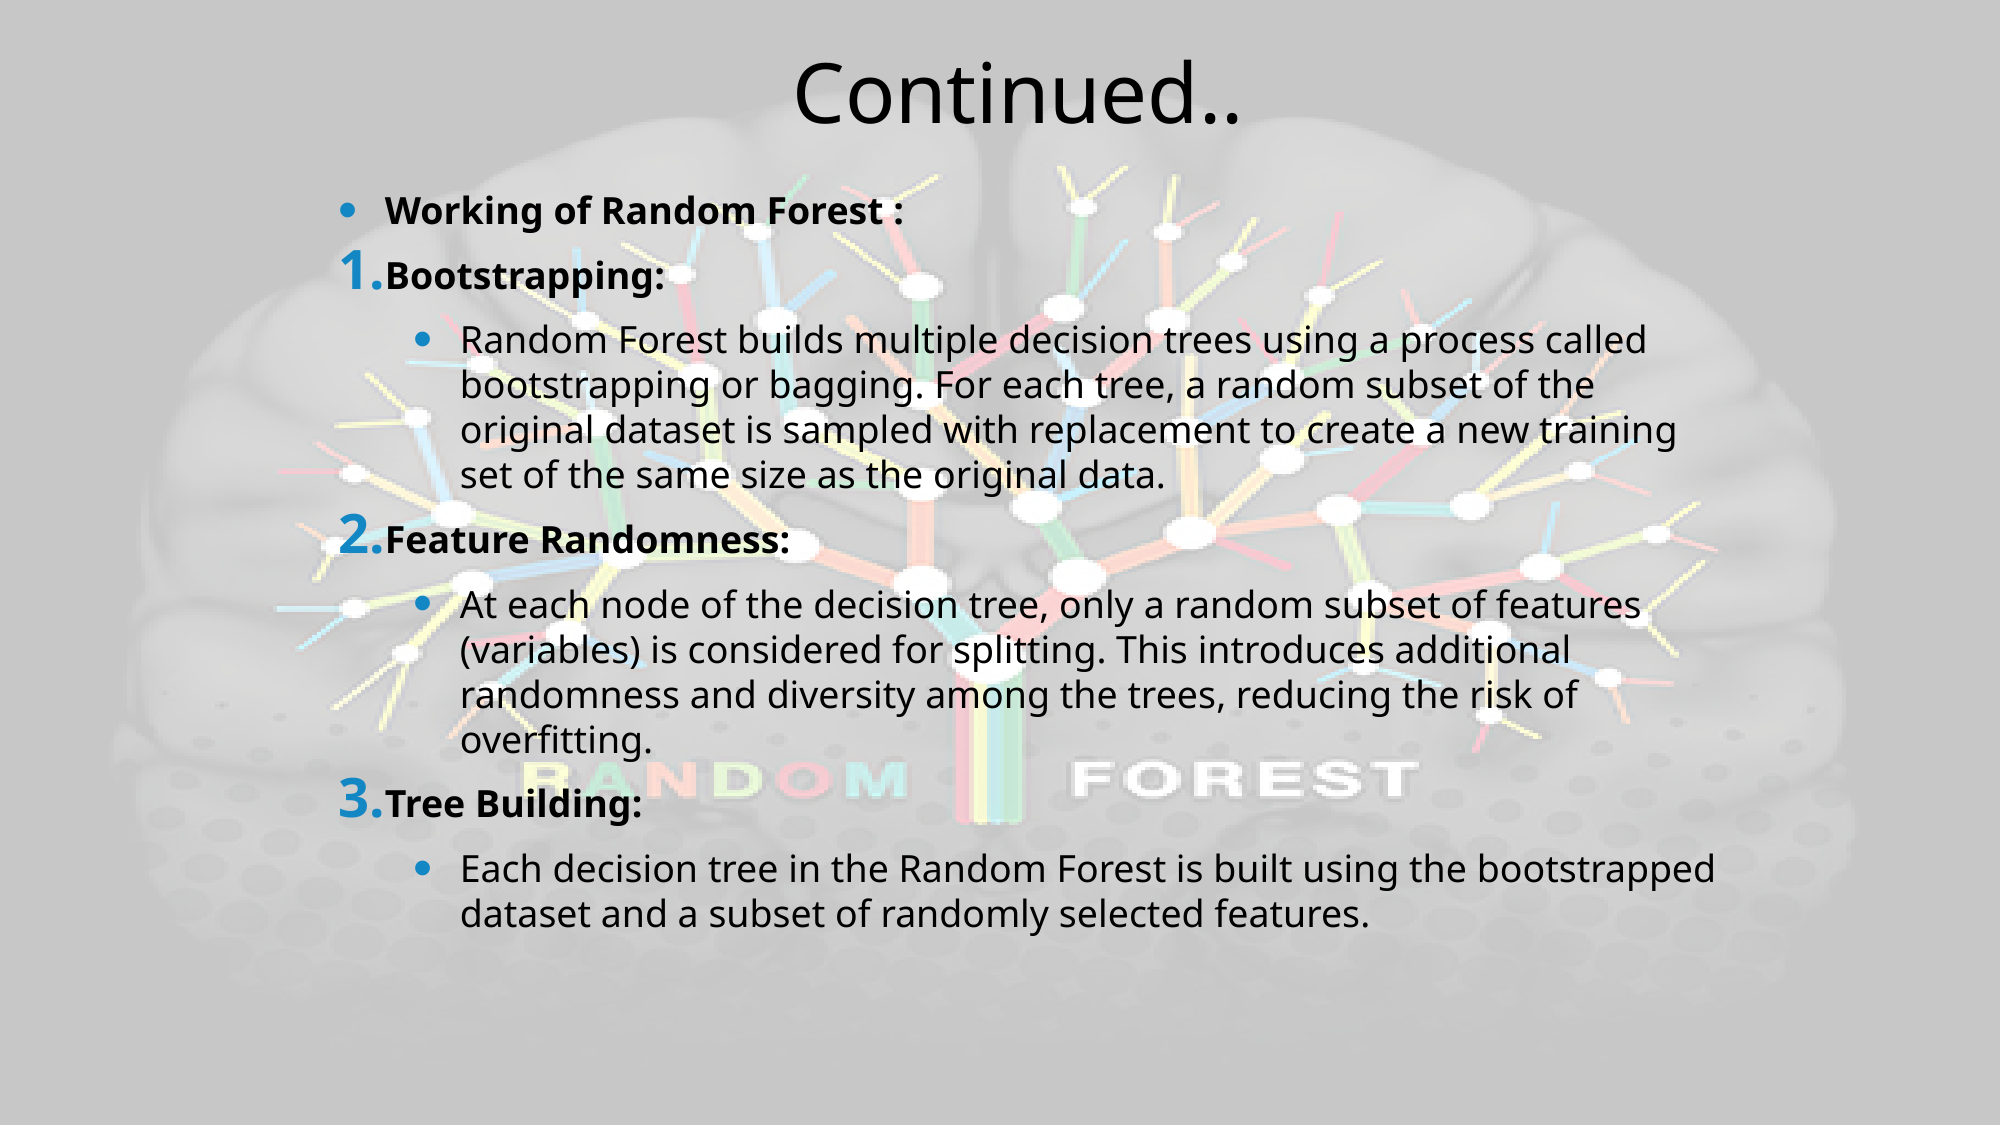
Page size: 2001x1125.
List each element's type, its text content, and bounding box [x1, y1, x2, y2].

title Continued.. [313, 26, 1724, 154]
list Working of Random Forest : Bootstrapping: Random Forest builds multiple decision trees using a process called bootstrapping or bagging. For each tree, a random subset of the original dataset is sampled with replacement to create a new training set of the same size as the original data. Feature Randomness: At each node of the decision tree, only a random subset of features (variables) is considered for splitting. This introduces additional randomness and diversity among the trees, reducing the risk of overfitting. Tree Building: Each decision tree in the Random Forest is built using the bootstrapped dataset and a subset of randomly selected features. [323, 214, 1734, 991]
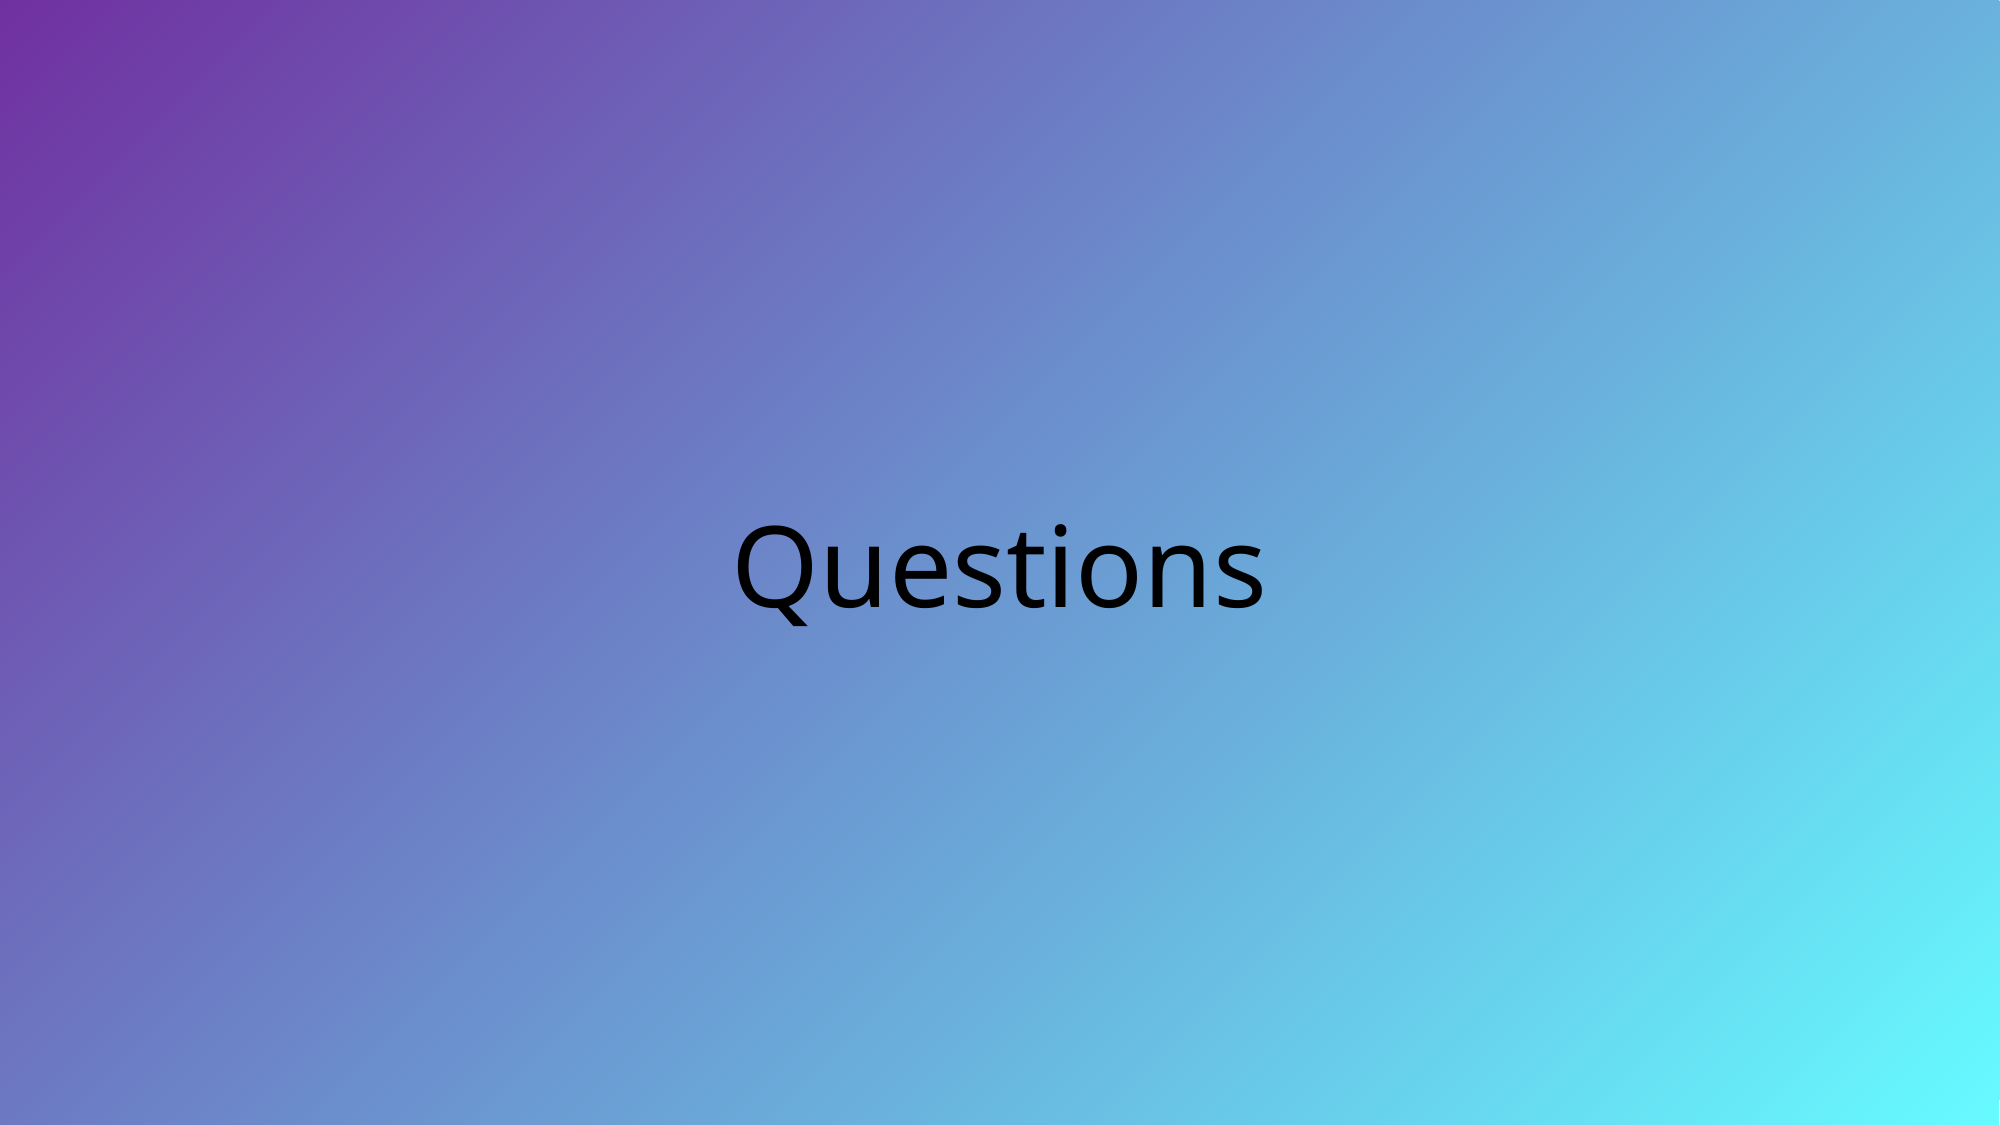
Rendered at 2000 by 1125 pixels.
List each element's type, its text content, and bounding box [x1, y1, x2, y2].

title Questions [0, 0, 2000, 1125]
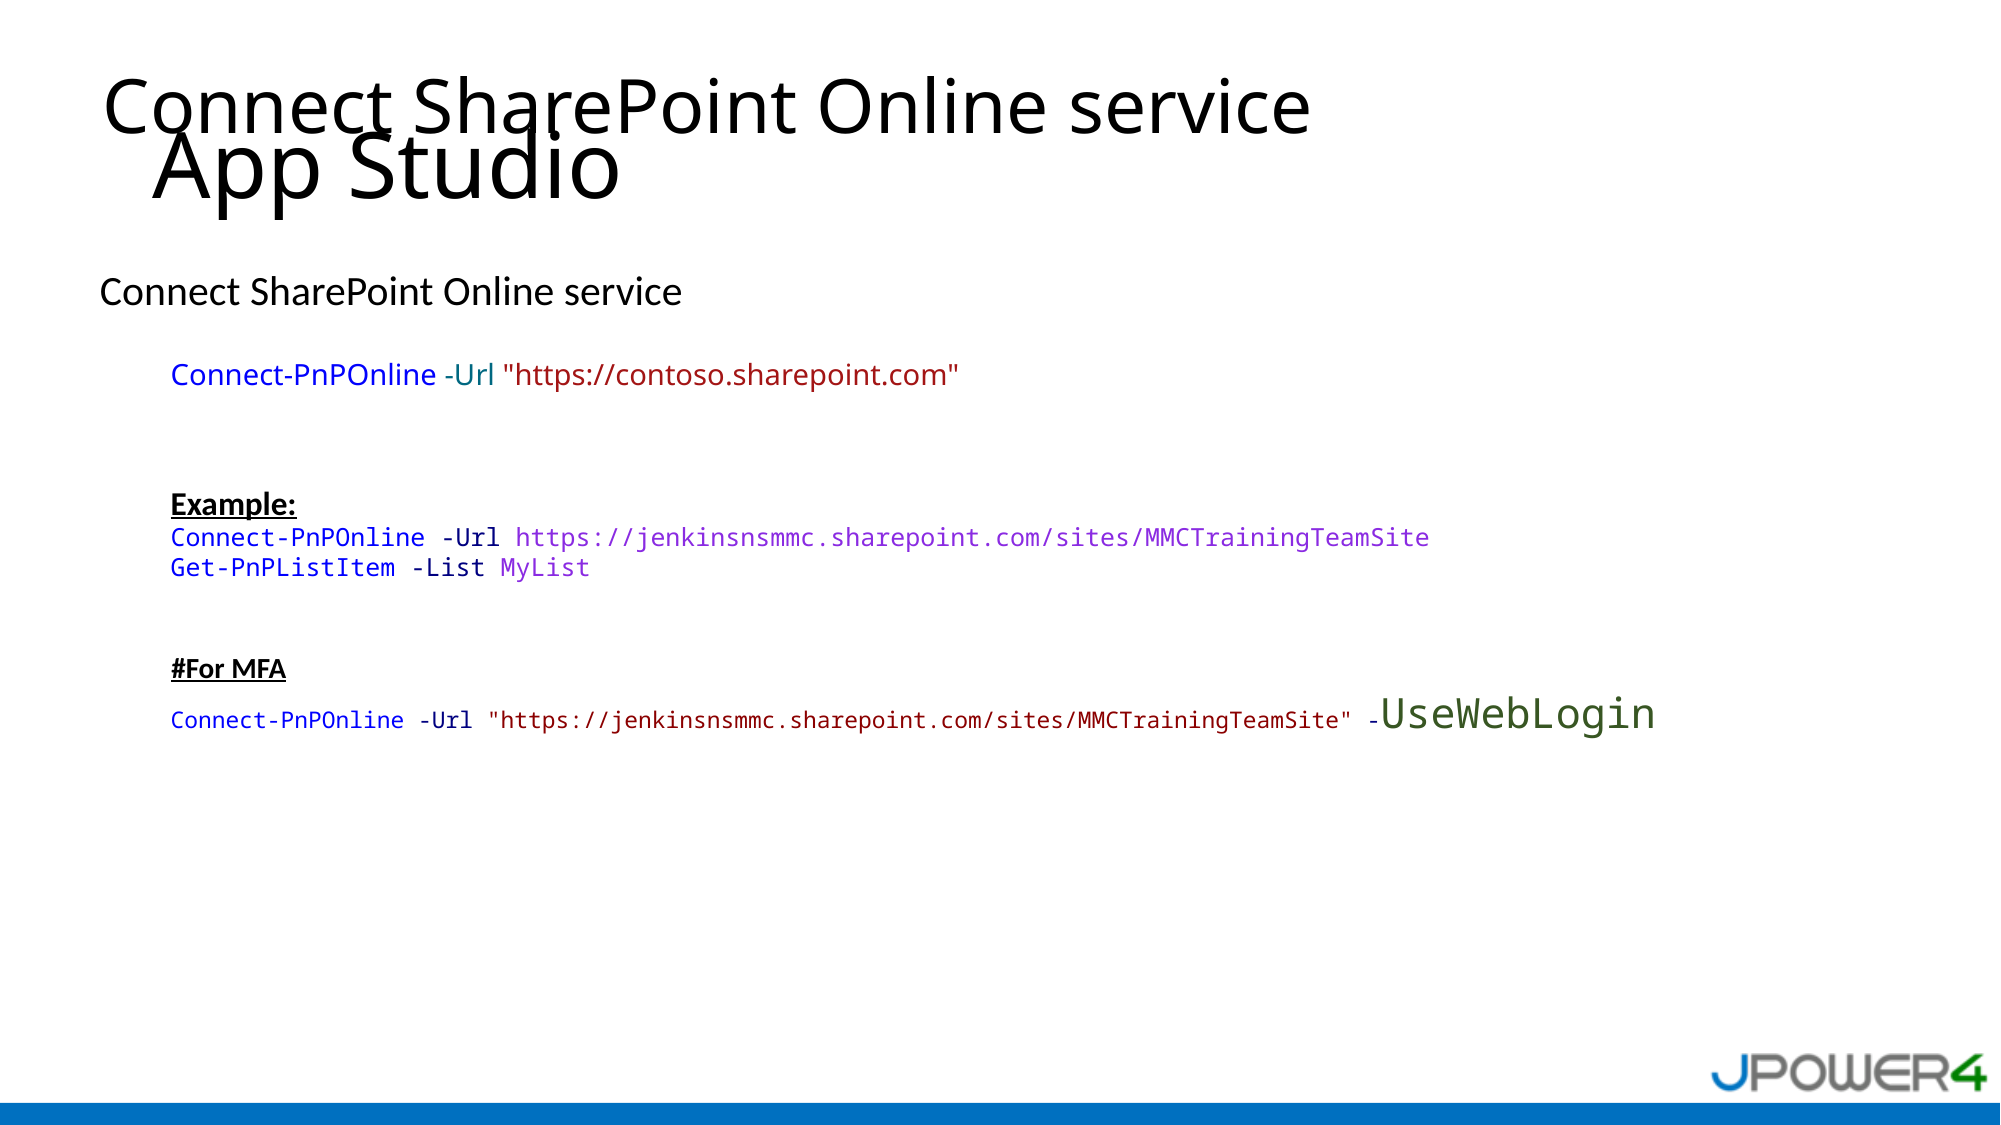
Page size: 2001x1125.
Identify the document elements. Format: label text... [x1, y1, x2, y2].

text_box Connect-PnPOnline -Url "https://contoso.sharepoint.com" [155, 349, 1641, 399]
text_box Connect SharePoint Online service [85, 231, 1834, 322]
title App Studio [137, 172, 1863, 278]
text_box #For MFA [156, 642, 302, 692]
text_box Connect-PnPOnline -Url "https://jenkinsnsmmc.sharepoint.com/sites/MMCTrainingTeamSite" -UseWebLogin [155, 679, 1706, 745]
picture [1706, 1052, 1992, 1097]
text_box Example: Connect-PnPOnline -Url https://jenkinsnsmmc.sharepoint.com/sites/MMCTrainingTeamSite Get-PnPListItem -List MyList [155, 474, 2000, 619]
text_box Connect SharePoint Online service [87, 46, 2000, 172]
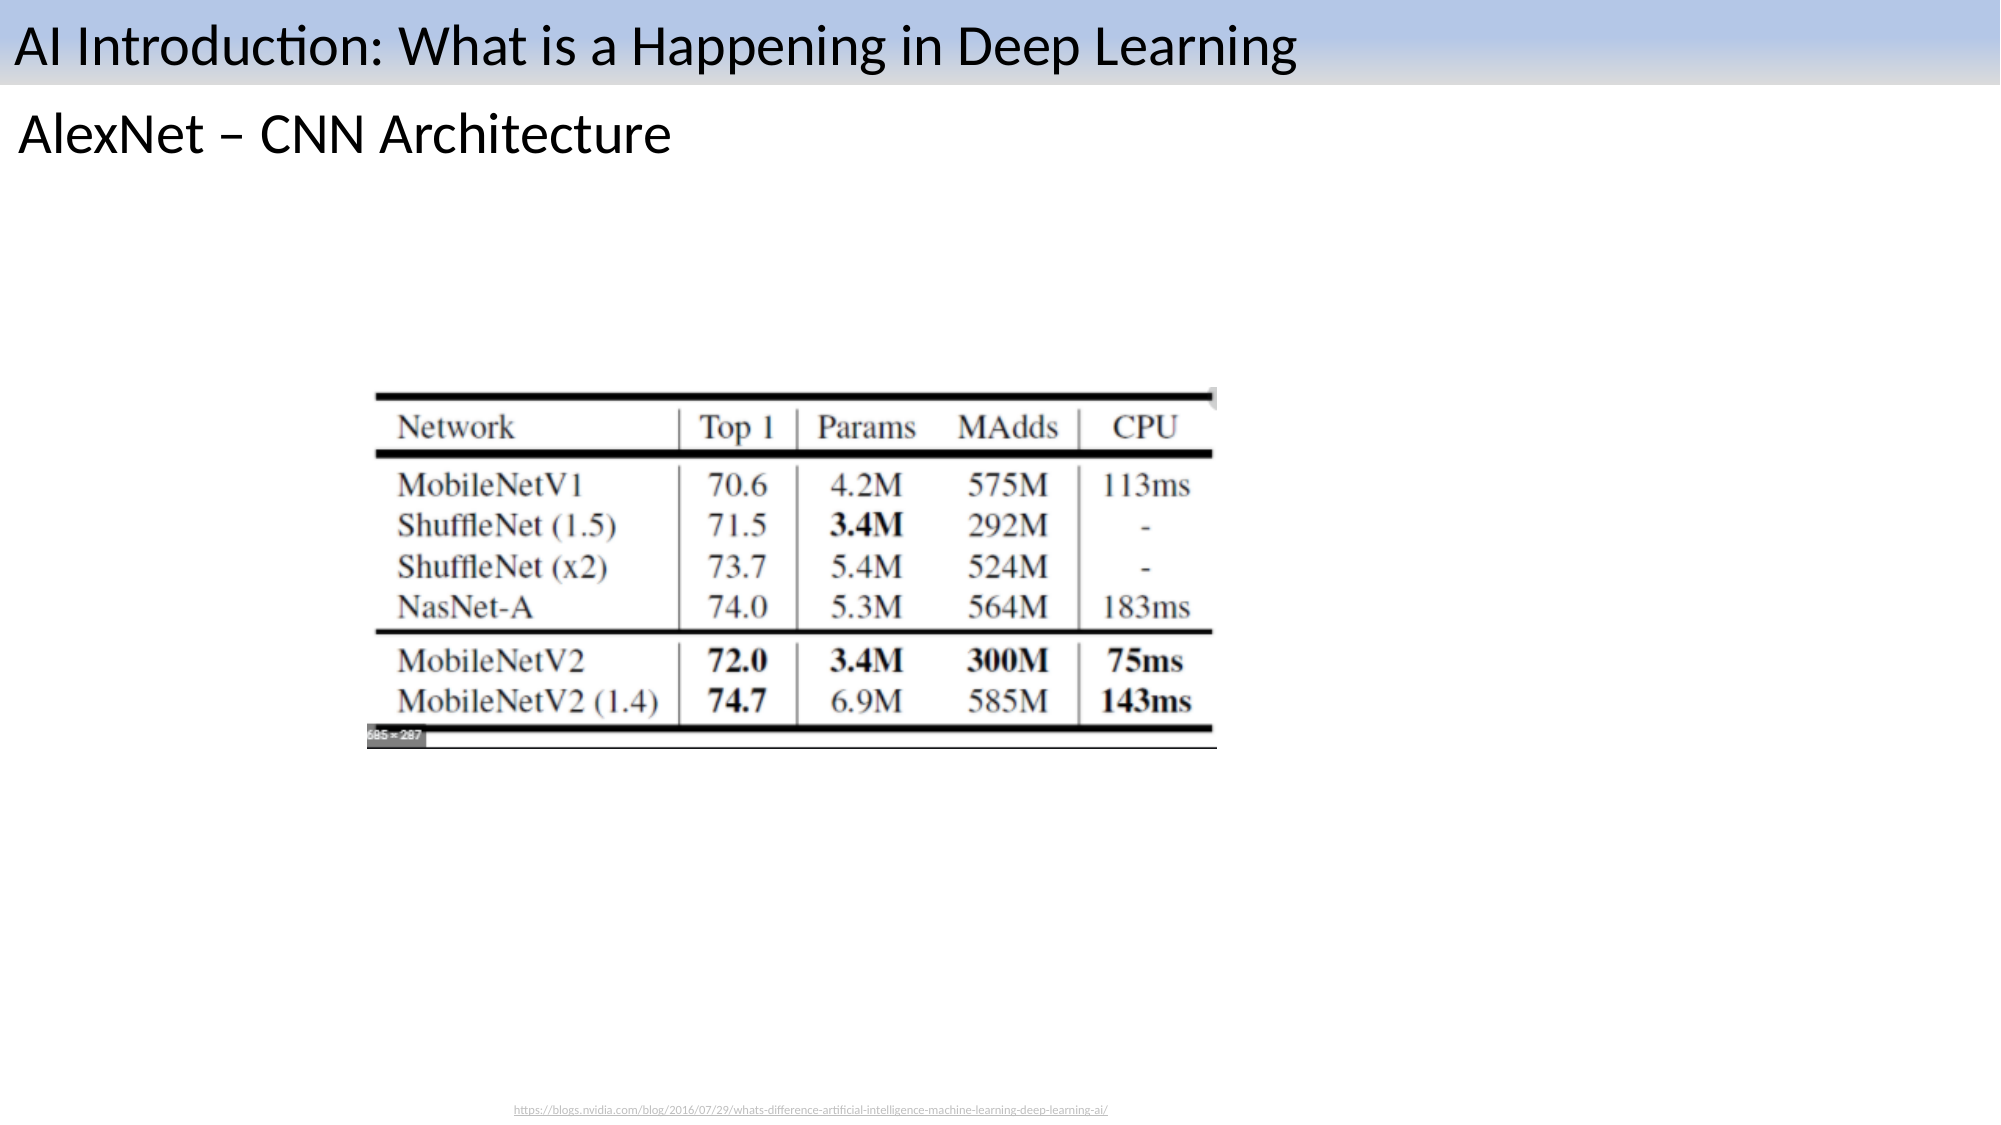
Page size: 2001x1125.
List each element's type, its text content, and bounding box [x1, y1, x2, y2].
****************
• About this task
Return the entries above exactly and in full; do not include images.

• Expected answer
Page size: 2001x1125.
List each element's type, its text content, and bounding box [x1, y1, x2, y2].

title Continued.. [313, 26, 1724, 154]
list Working of Random Forest : Bootstrapping: Random Forest builds multiple decision trees using a process called bootstrapping or bagging. For each tree, a random subset of the original dataset is sampled with replacement to create a new training set of the same size as the original data. Feature Randomness: At each node of the decision tree, only a random subset of features (variables) is considered for splitting. This introduces additional randomness and diversity among the trees, reducing the risk of overfitting. Tree Building: Each decision tree in the Random Forest is built using the bootstrapped dataset and a subset of randomly selected features. [323, 214, 1734, 991]
Rendered at 2000 by 1125 pixels.
List each element's type, its text content, and bounding box [x1, y1, x2, y2].

title Questions [0, 0, 2000, 1125]
Page size: 2001x1125.
Identify the document elements. Format: label text... [x1, y1, x2, y2].

text_box Connect-PnPOnline -Url "https://contoso.sharepoint.com" [155, 349, 1641, 399]
text_box Connect SharePoint Online service [85, 231, 1834, 322]
title App Studio [137, 172, 1863, 278]
text_box #For MFA [156, 642, 302, 692]
text_box Connect-PnPOnline -Url "https://jenkinsnsmmc.sharepoint.com/sites/MMCTrainingTeamSite" -UseWebLogin [155, 679, 1706, 745]
picture [1706, 1052, 1992, 1097]
text_box Example: Connect-PnPOnline -Url https://jenkinsnsmmc.sharepoint.com/sites/MMCTrainingTeamSite Get-PnPListItem -List MyList [155, 474, 2000, 619]
text_box Connect SharePoint Online service [87, 46, 2000, 172]
Page size: 2001x1125.
List each element's type, its text content, and bounding box [x1, y1, x2, y2].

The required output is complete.